• Exercise requirements:
Leave out the pictures and output the data verbatim.

• Data section:
++++
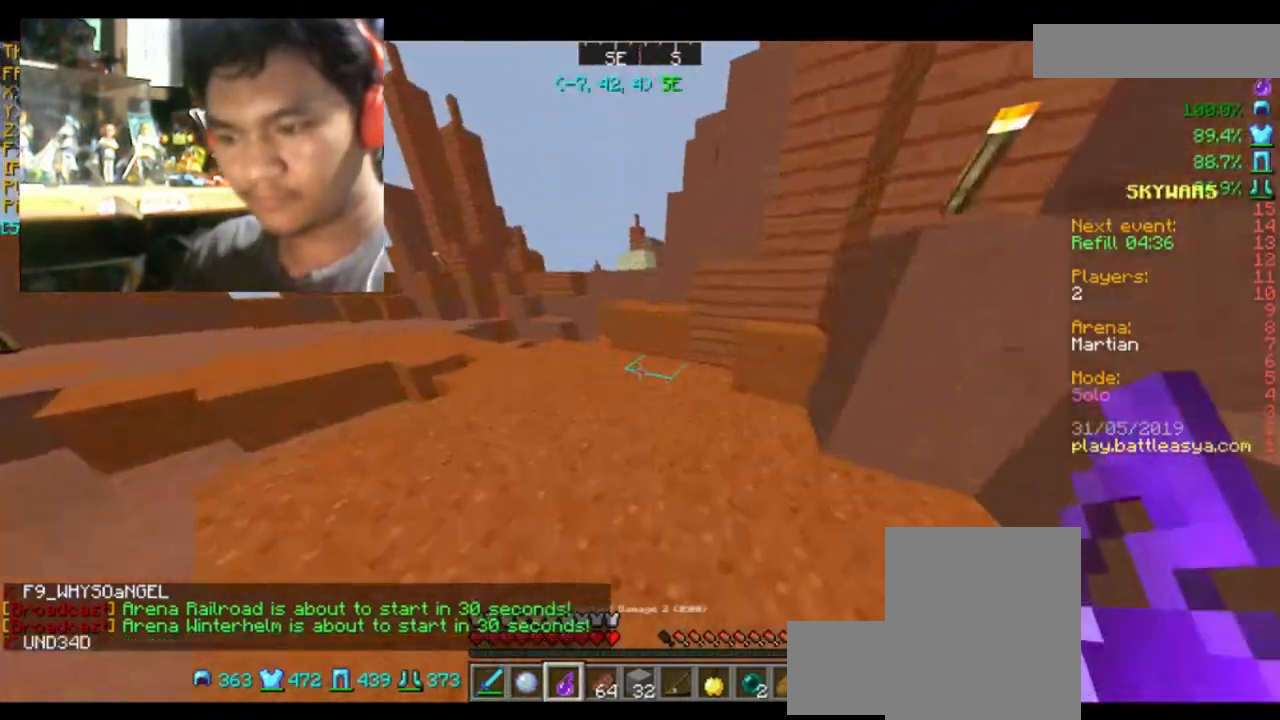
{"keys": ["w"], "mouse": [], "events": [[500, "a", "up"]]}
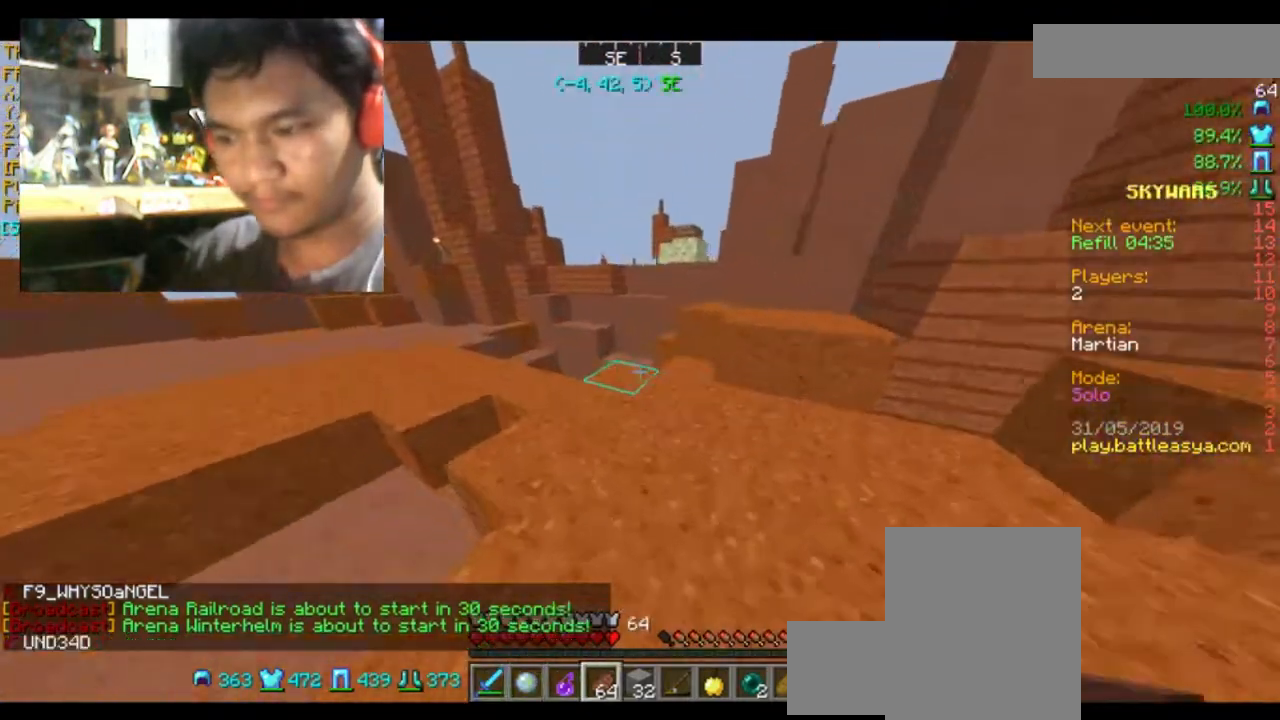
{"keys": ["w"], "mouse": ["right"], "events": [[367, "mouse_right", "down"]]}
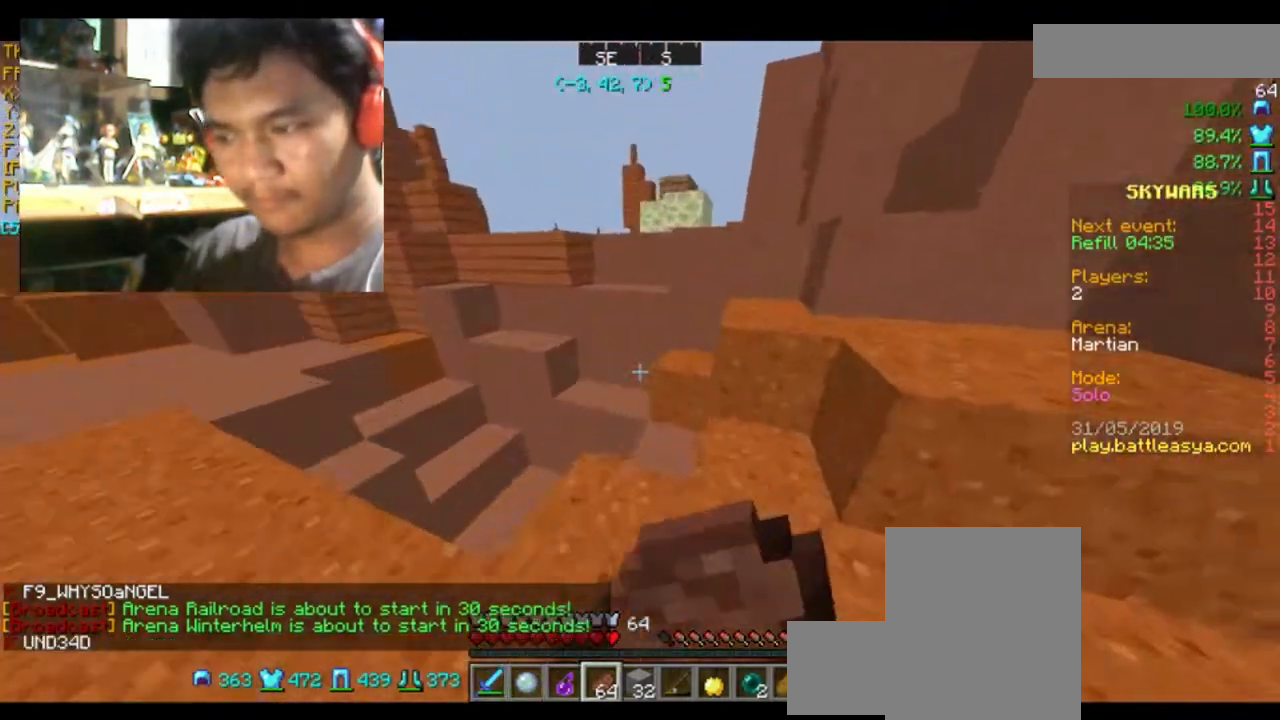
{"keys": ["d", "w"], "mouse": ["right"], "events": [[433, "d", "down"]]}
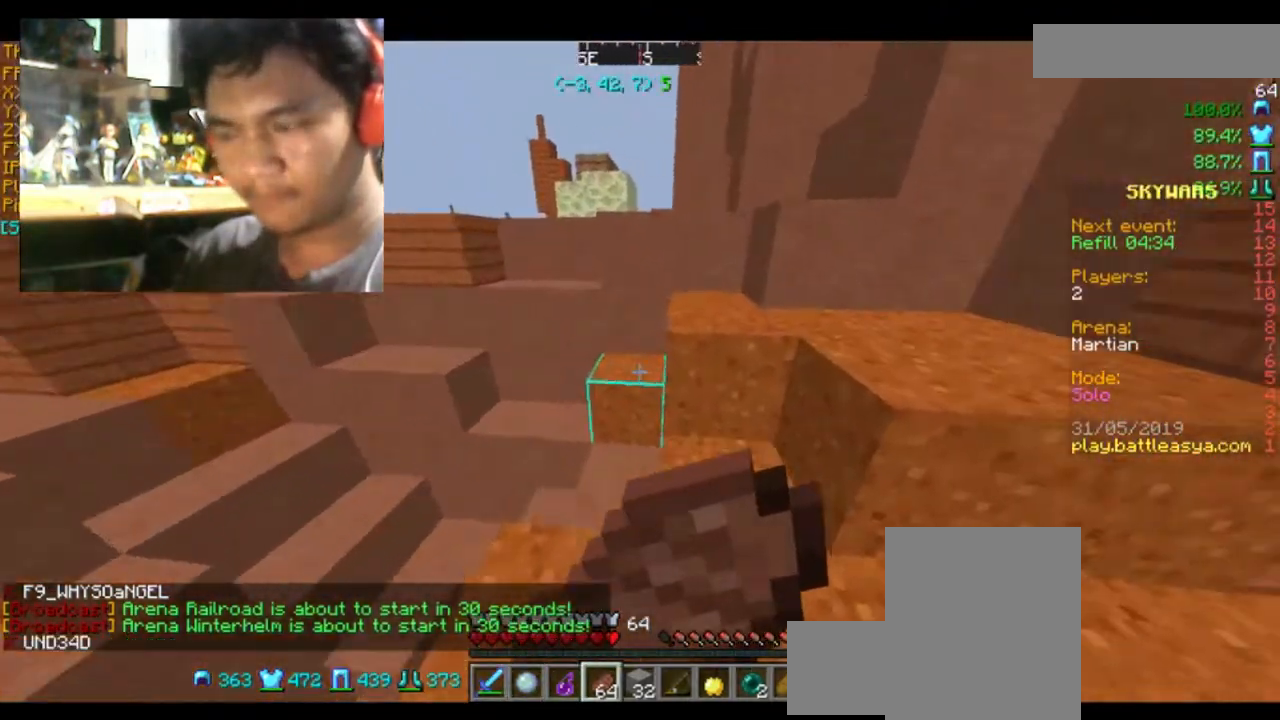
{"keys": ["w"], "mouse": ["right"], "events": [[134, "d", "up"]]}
++++
• Exercise answer:
{"keys": ["w"], "mouse": [], "events": [[500, "a", "up"]]}
{"keys": ["w"], "mouse": ["right"], "events": [[367, "mouse_right", "down"]]}
{"keys": ["d", "w"], "mouse": ["right"], "events": [[433, "d", "down"]]}
{"keys": ["w"], "mouse": ["right"], "events": [[134, "d", "up"]]}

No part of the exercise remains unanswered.